Karena arsitek pembangunan masjid Raya Ganting berasal dari Belanda, mempengaruhi denah masjid secara keseluruhan. Bangunan masjid berbentuk persegi panjang dan simetris yang merupakan ciri utama bangunan bergaya Neo Klasik Eropa.
Sokoguru (tiang utama) masjid berjumlah 25 buah yang berbentuk segi enam berdiameter 40 cm dengan tinggi mencapai 4,2 meter tanpa hiasan terbuat dari beton. Filosofi jumlah tiang tersebut mengingatkan ummat muslim tentang 25 Rasul Allah yang patut diimani. Nama ke-25 Rasul tersebut diukir dengan tulisan kaligrafi pada setiap tiang.

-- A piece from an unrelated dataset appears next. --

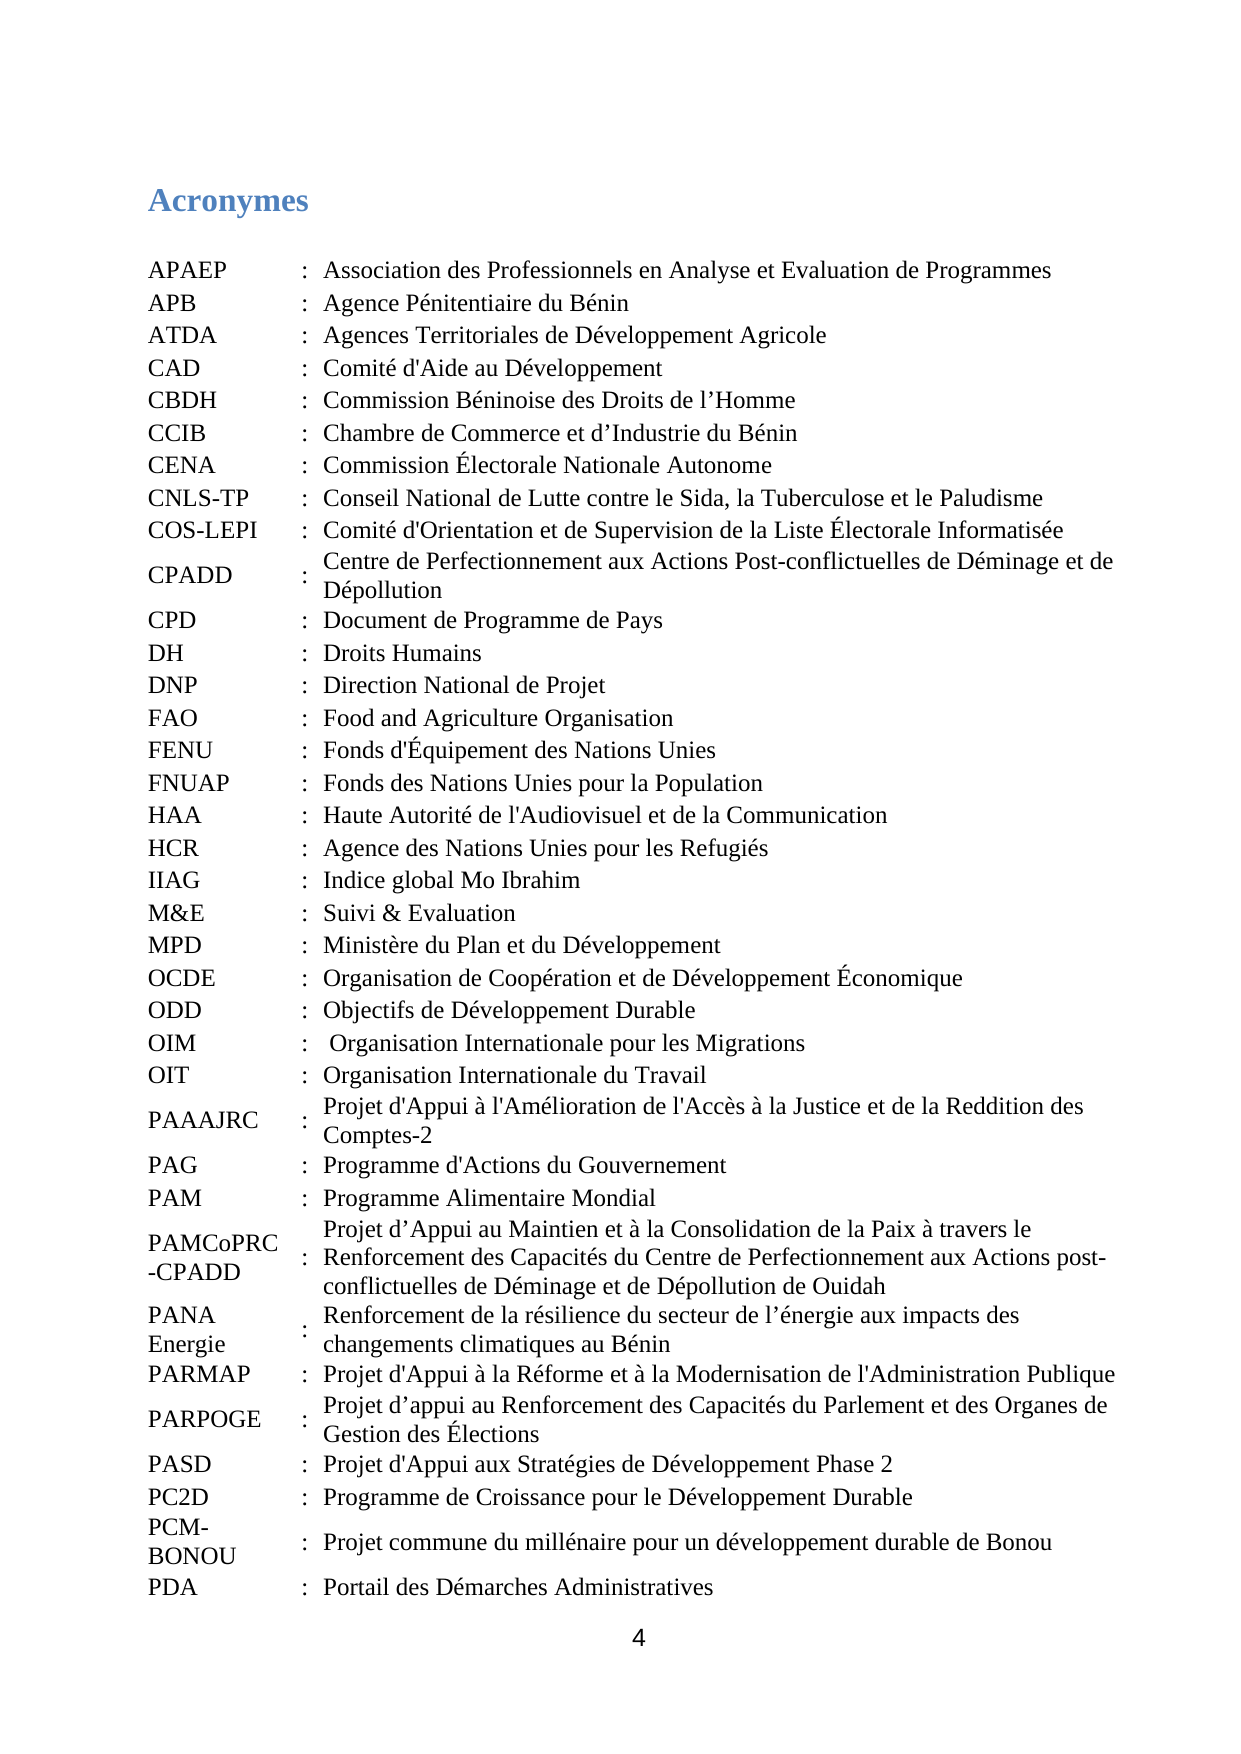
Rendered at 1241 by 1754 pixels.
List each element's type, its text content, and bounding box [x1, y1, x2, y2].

Pintu masjid berjumlah 7 buah dengan bentuk yang berbeda antara ruang utama dengan pintu sisi bangunan. Ukuran pintu rata-rata 2,45 x 1,7 meter yang terbuat dari kayu dan kaca. Pada bagian atas pintu terdapat hiasan kerawang.
Masjid kuno tersebut memiliki 16 jendela dengan ukuran 2,25 x 1,7 meter dengan hiasan kerawang di atasnya.
Bangunan tua bersejarah itu dihiasi dengan seni hias Eropa seperti ukiran piala pada entablature dinding sisi luar, parapet (tiang-tiang kerdil), panil-panil yang berhiasan lubang kunci.
Pada bagian serambi depan terlihat 4 tiang tipe Doric kembar yang terletak pada padestal berbentuk balok. Pada serambi samping masjid terdapat tiang berbentuk segi enam dan tambun yang bagian atasnya terdapat hiasan pelipit-pelipit rata. Bentuk tiang tersebut mengingatkan pada bentuk tiang Order Doric pada arsitektur Eropa.
Bangunan tua bersejarah itu dihiasi dengan seni hias Eropa seperti ukiran piala pada entablature dinding sisi luar, parapet (tiang-tiang kerdil), panil-panil yang berhiasan lubang kunci. Dinding bangunan bagian dalam dihias dengan pilaster sederhana. Sedangkan dinding sebelah timur dihias pilaster berbentuk order doric kembar bergalur. Seni hias tradisional juga menghiasi bangunan masjid bagian atap berbentuk tumpang.
Pada setiap tumpang dibatasi dengan panil-panil kayu berukir bermotifkan ukiran Minangkabau. Pada setiap ujung atap tumpang terdapat hiasan antefik, sedangkan pada bagian mustoko terdapat hiasan bulan bintang yang menunjukkan pengaruh Islam. Perpaduan gaya eropah dan tradisional tersebut menguatkan keberadaan masjid tersebut dibanding bangunan lain yang memadati kawasan Ganting.